* WHAT TO PRODUCE *
Beginning with the first entry, set down each one exactly as shown.

* EXCERPTED RECORDS *
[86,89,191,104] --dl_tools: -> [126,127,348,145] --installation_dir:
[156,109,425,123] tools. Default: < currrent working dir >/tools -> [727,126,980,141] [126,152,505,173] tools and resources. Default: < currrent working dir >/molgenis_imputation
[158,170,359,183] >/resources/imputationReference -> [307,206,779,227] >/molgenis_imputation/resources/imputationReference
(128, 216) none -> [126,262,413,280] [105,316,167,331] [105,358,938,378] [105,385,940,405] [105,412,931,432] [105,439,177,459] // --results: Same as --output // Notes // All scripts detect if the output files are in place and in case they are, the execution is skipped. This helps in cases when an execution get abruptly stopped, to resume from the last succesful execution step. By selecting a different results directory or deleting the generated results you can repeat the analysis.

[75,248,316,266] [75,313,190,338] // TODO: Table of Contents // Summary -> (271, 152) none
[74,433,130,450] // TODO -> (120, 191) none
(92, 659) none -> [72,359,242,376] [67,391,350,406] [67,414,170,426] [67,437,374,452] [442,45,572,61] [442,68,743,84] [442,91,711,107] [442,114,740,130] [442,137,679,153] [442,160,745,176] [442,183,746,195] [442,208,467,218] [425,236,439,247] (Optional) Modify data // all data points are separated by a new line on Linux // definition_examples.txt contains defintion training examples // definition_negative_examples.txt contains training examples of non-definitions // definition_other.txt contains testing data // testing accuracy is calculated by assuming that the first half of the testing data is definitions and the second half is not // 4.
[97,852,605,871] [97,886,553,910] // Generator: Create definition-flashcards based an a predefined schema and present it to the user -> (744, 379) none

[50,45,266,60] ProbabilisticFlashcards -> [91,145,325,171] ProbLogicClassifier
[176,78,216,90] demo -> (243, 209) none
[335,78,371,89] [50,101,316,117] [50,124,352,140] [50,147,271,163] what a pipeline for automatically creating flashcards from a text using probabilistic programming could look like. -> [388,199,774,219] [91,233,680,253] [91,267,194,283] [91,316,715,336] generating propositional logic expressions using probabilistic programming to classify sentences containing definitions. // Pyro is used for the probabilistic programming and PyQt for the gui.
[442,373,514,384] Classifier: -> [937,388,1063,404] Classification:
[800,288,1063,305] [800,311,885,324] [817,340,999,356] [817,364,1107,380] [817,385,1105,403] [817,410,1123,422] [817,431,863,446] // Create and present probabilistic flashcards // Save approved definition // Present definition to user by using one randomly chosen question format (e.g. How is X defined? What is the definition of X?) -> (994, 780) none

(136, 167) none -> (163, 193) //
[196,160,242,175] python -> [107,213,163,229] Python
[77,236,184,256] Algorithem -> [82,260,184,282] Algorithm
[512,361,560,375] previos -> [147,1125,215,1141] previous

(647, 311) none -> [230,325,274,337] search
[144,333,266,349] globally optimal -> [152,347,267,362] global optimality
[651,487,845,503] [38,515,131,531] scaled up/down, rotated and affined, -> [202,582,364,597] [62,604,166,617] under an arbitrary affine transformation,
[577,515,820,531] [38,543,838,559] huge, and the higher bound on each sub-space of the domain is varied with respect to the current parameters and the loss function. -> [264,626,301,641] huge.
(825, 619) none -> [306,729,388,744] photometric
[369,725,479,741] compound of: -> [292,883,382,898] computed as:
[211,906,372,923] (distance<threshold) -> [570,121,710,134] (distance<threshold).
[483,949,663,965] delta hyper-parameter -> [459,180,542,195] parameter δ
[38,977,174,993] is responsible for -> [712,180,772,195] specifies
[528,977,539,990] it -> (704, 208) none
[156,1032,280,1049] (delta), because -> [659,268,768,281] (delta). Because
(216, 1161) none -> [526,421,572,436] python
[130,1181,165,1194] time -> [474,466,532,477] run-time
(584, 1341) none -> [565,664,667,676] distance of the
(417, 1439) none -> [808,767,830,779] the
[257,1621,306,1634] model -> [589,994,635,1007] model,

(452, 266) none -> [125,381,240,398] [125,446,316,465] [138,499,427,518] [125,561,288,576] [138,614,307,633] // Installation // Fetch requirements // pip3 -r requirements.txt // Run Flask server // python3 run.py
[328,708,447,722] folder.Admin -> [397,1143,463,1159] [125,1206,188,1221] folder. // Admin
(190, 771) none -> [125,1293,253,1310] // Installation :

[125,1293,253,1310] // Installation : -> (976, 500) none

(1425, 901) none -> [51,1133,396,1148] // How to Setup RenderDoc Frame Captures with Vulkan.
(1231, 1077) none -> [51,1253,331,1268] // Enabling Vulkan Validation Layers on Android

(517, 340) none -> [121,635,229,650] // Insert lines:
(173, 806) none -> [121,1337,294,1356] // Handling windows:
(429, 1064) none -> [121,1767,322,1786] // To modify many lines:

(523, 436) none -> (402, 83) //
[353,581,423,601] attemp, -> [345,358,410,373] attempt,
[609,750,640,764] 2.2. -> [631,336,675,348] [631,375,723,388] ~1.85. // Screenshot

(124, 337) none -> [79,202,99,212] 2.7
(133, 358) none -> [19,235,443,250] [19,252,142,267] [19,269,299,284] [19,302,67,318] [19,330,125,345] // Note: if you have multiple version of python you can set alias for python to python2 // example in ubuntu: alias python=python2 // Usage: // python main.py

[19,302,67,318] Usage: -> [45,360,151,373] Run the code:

* ANSWER TO THIS TASK *
[86,89,191,104] --dl_tools: -> [126,127,348,145] --installation_dir:
[156,109,425,123] tools. Default: < currrent working dir >/tools -> [727,126,980,141] [126,152,505,173] tools and resources. Default: < currrent working dir >/molgenis_imputation
[158,170,359,183] >/resources/imputationReference -> [307,206,779,227] >/molgenis_imputation/resources/imputationReference
(128, 216) none -> [126,262,413,280] [105,316,167,331] [105,358,938,378] [105,385,940,405] [105,412,931,432] [105,439,177,459] // --results: Same as --output // Notes // All scripts detect if the output files are in place and in case they are, the execution is skipped. This helps in cases when an execution get abruptly stopped, to resume from the last succesful execution step. By selecting a different results directory or deleting the generated results you can repeat the analysis.

[75,248,316,266] [75,313,190,338] // TODO: Table of Contents // Summary -> (271, 152) none
[74,433,130,450] // TODO -> (120, 191) none
(92, 659) none -> [72,359,242,376] [67,391,350,406] [67,414,170,426] [67,437,374,452] [442,45,572,61] [442,68,743,84] [442,91,711,107] [442,114,740,130] [442,137,679,153] [442,160,745,176] [442,183,746,195] [442,208,467,218] [425,236,439,247] (Optional) Modify data // all data points are separated by a new line on Linux // definition_examples.txt contains defintion training examples // definition_negative_examples.txt contains training examples of non-definitions // definition_other.txt contains testing data // testing accuracy is calculated by assuming that the first half of the testing data is definitions and the second half is not // 4.
[97,852,605,871] [97,886,553,910] // Generator: Create definition-flashcards based an a predefined schema and present it to the user -> (744, 379) none

[50,45,266,60] ProbabilisticFlashcards -> [91,145,325,171] ProbLogicClassifier
[176,78,216,90] demo -> (243, 209) none
[335,78,371,89] [50,101,316,117] [50,124,352,140] [50,147,271,163] what a pipeline for automatically creating flashcards from a text using probabilistic programming could look like. -> [388,199,774,219] [91,233,680,253] [91,267,194,283] [91,316,715,336] generating propositional logic expressions using probabilistic programming to classify sentences containing definitions. // Pyro is used for the probabilistic programming and PyQt for the gui.
[442,373,514,384] Classifier: -> [937,388,1063,404] Classification:
[800,288,1063,305] [800,311,885,324] [817,340,999,356] [817,364,1107,380] [817,385,1105,403] [817,410,1123,422] [817,431,863,446] // Create and present probabilistic flashcards // Save approved definition // Present definition to user by using one randomly chosen question format (e.g. How is X defined? What is the definition of X?) -> (994, 780) none

(136, 167) none -> (163, 193) //
[196,160,242,175] python -> [107,213,163,229] Python
[77,236,184,256] Algorithem -> [82,260,184,282] Algorithm
[512,361,560,375] previos -> [147,1125,215,1141] previous

(647, 311) none -> [230,325,274,337] search
[144,333,266,349] globally optimal -> [152,347,267,362] global optimality
[651,487,845,503] [38,515,131,531] scaled up/down, rotated and affined, -> [202,582,364,597] [62,604,166,617] under an arbitrary affine transformation,
[577,515,820,531] [38,543,838,559] huge, and the higher bound on each sub-space of the domain is varied with respect to the current parameters and the loss function. -> [264,626,301,641] huge.
(825, 619) none -> [306,729,388,744] photometric
[369,725,479,741] compound of: -> [292,883,382,898] computed as:
[211,906,372,923] (distance<threshold) -> [570,121,710,134] (distance<threshold).
[483,949,663,965] delta hyper-parameter -> [459,180,542,195] parameter δ
[38,977,174,993] is responsible for -> [712,180,772,195] specifies
[528,977,539,990] it -> (704, 208) none
[156,1032,280,1049] (delta), because -> [659,268,768,281] (delta). Because
(216, 1161) none -> [526,421,572,436] python
[130,1181,165,1194] time -> [474,466,532,477] run-time
(584, 1341) none -> [565,664,667,676] distance of the
(417, 1439) none -> [808,767,830,779] the
[257,1621,306,1634] model -> [589,994,635,1007] model,

(452, 266) none -> [125,381,240,398] [125,446,316,465] [138,499,427,518] [125,561,288,576] [138,614,307,633] // Installation // Fetch requirements // pip3 -r requirements.txt // Run Flask server // python3 run.py
[328,708,447,722] folder.Admin -> [397,1143,463,1159] [125,1206,188,1221] folder. // Admin
(190, 771) none -> [125,1293,253,1310] // Installation :

[125,1293,253,1310] // Installation : -> (976, 500) none

(1425, 901) none -> [51,1133,396,1148] // How to Setup RenderDoc Frame Captures with Vulkan.
(1231, 1077) none -> [51,1253,331,1268] // Enabling Vulkan Validation Layers on Android

(517, 340) none -> [121,635,229,650] // Insert lines:
(173, 806) none -> [121,1337,294,1356] // Handling windows:
(429, 1064) none -> [121,1767,322,1786] // To modify many lines:

(523, 436) none -> (402, 83) //
[353,581,423,601] attemp, -> [345,358,410,373] attempt,
[609,750,640,764] 2.2. -> [631,336,675,348] [631,375,723,388] ~1.85. // Screenshot

(124, 337) none -> [79,202,99,212] 2.7
(133, 358) none -> [19,235,443,250] [19,252,142,267] [19,269,299,284] [19,302,67,318] [19,330,125,345] // Note: if you have multiple version of python you can set alias for python to python2 // example in ubuntu: alias python=python2 // Usage: // python main.py

[19,302,67,318] Usage: -> [45,360,151,373] Run the code:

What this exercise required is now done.